Consensus or Democratic Stasis?

Vermont has a “consensus” problem. We don’t understand the concept. This confusion manifests itself especially when leadership is weak.

For example, there’s broad agreement that we need more affordable and market-rate housing that’s environmentally efficient, affordable, and more compact than last century’s housing.

But ask housing officials what impediments they confront when planning new projects and they’ll tell you about the tens of thousands of dollars in approval and regulatory costs and the years that accrue prior to any construction. If housing is indeed a priority, we need to revisit the consensus process that finally allows us to put shovel to earth.

Consensus doesn’t mean universal agreement. Democracy runs amok when individual rights impede community good. Neither democracy, business management, or life works like that. If consensus meant that all parties had to agree before any action was taken, we’d never see progress. Everyone’s say does matter, but it may not be the sole factor that determines the outcome. There, I said it.

In consensus, an initiative or policy is considered by a representative body for action in the form of acceptance, amendment, or rejection. In the discussion, all points of review are explored and discussed. After discussion. majority vote determines the course of action.
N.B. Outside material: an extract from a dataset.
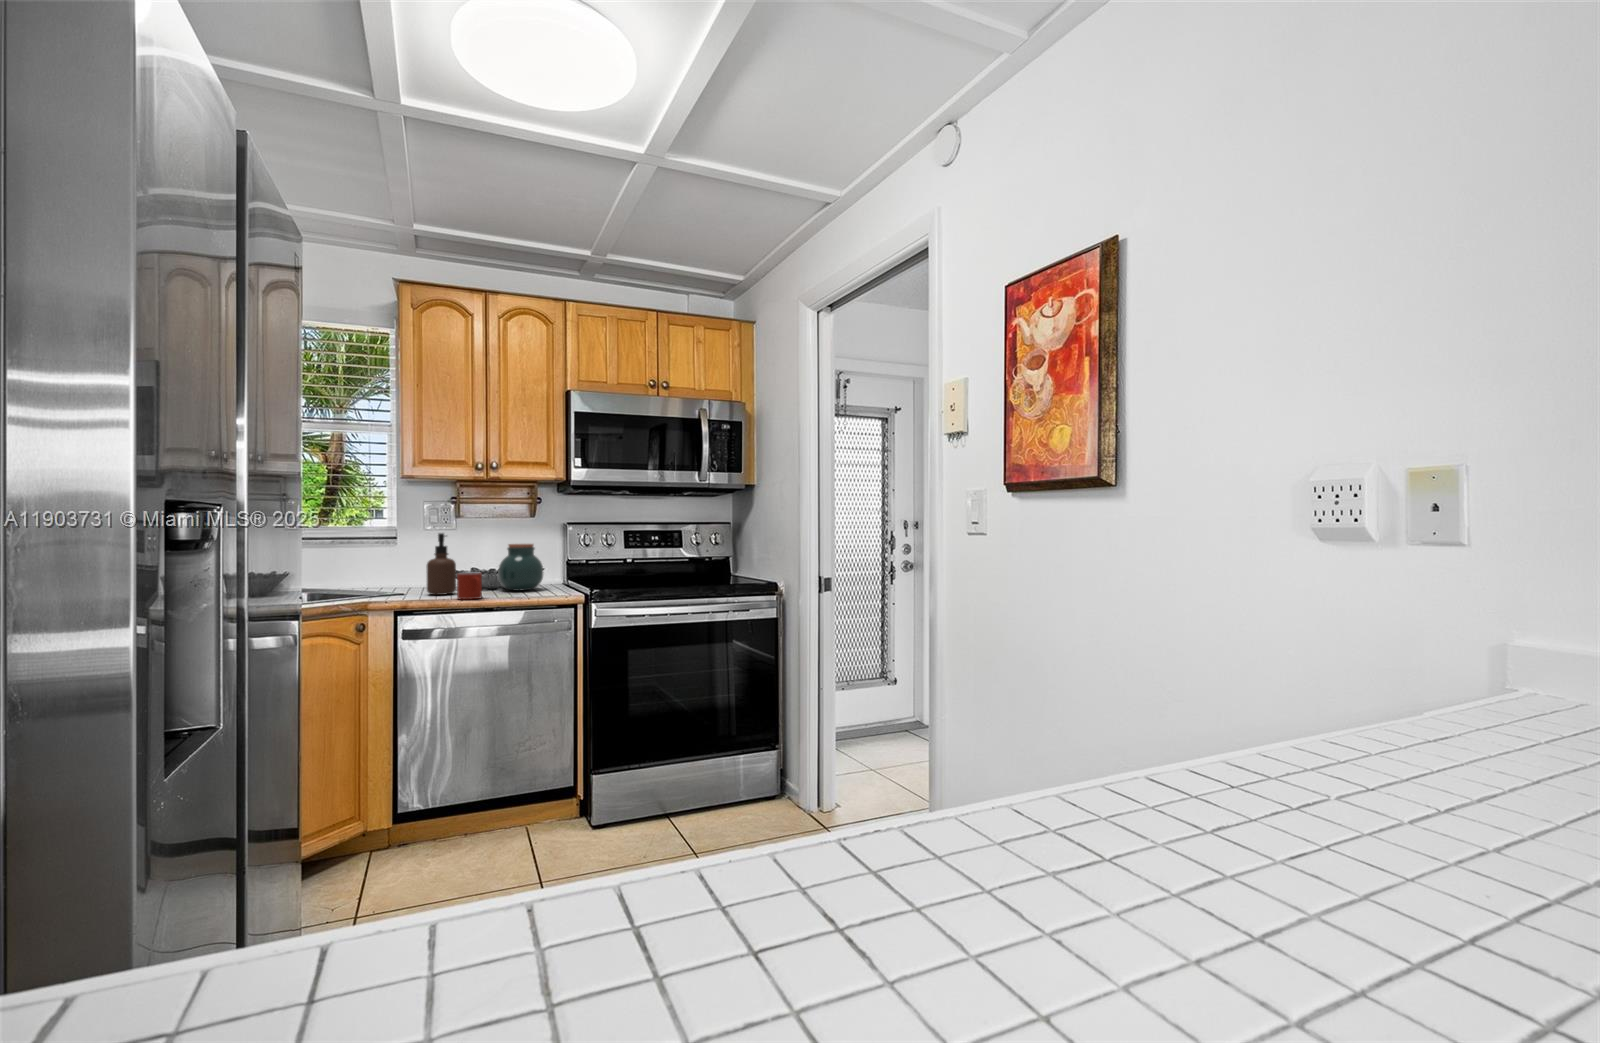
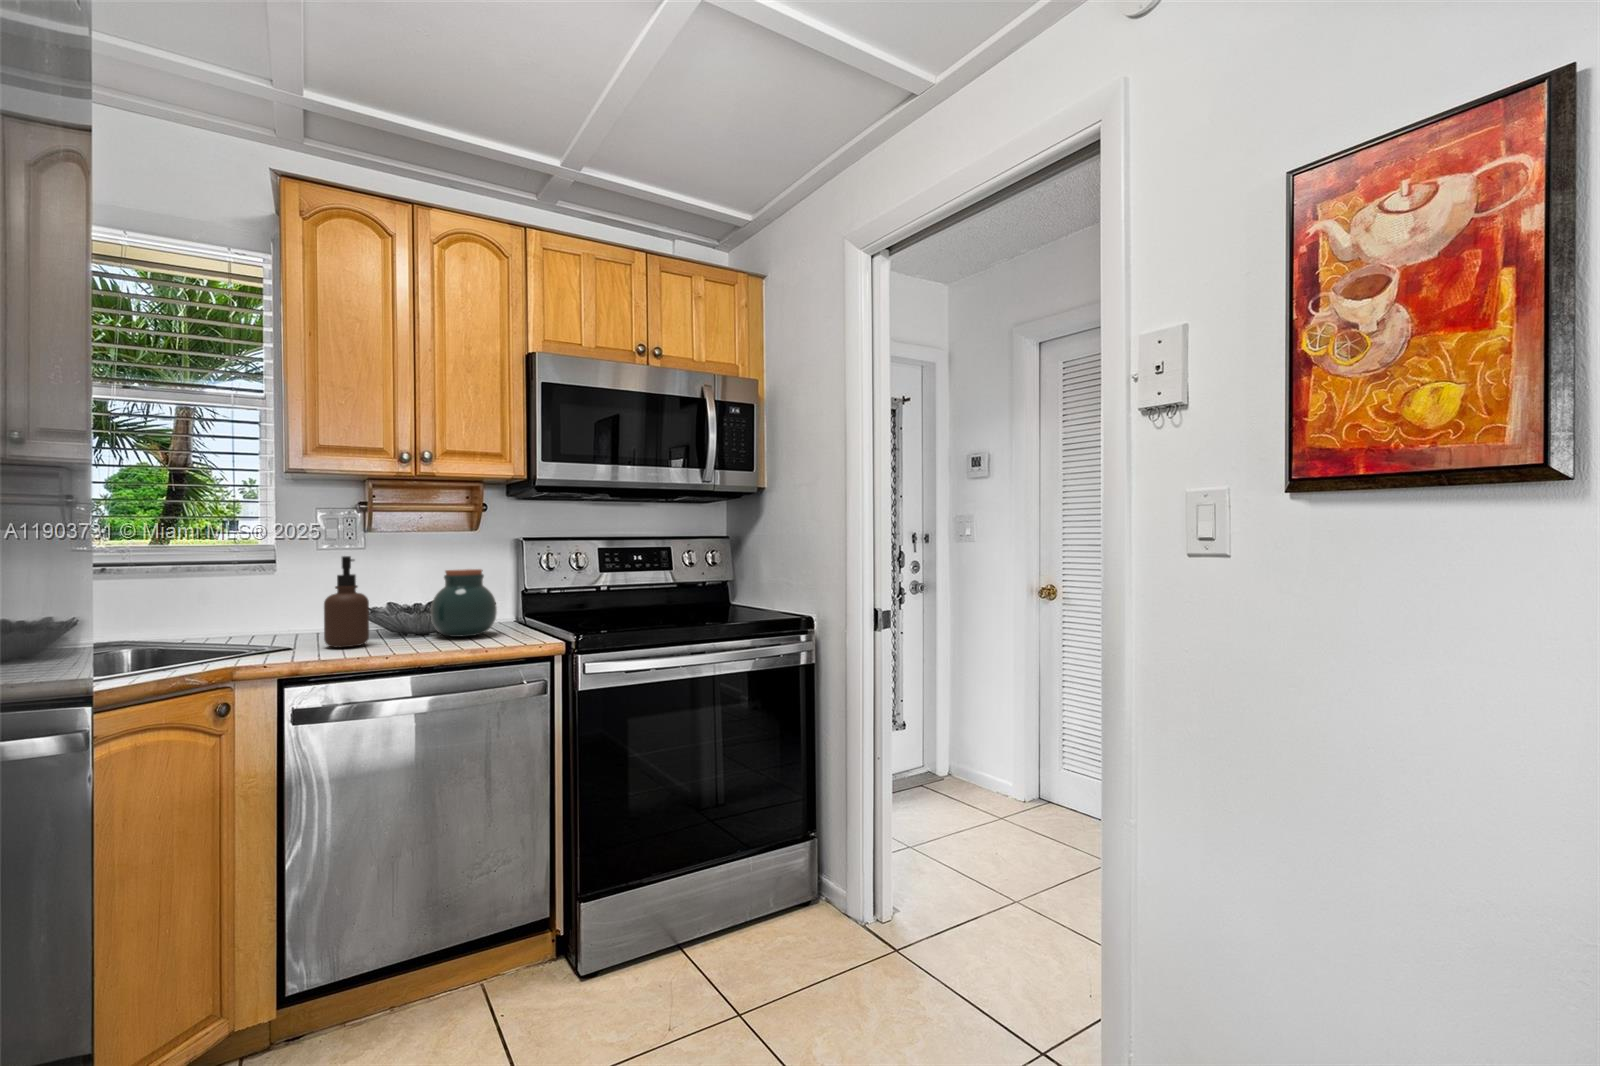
mug: present [457,572,482,600] -> none [375,614,413,655]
Dissenting opinion may be articulated in the final decision but the majority rules and it is understood that all parties will accept with grace the newly formed “consensus.” Surprisingly, one presidential candidate has invented a new definition of the national electoral consensus. “If I win, I’ll accept it.” This definition, of course, leads to anarchy.

Our misconceptions about consensus have also given rise to the Don Quixote figure –an absolutist on whatever his or her favorite cause has become – be it new housing location, renewable energy, or healthcare. Determined to save us from ourselves, their ego’s deeply vested in their absolute righteousness and they truck no debate. Sadly, they themselves may even have something important to say, but they’re deaf when it comes to listening and compromise, and blind to the necessity of finding common ground on which a community might build a productive path forward.

Consensus, which presumes compromise, is essential to solving problems. If we’re going to make progress advancing healthy communities, we need to reeducate ourselves on what consensus really means in a democracy.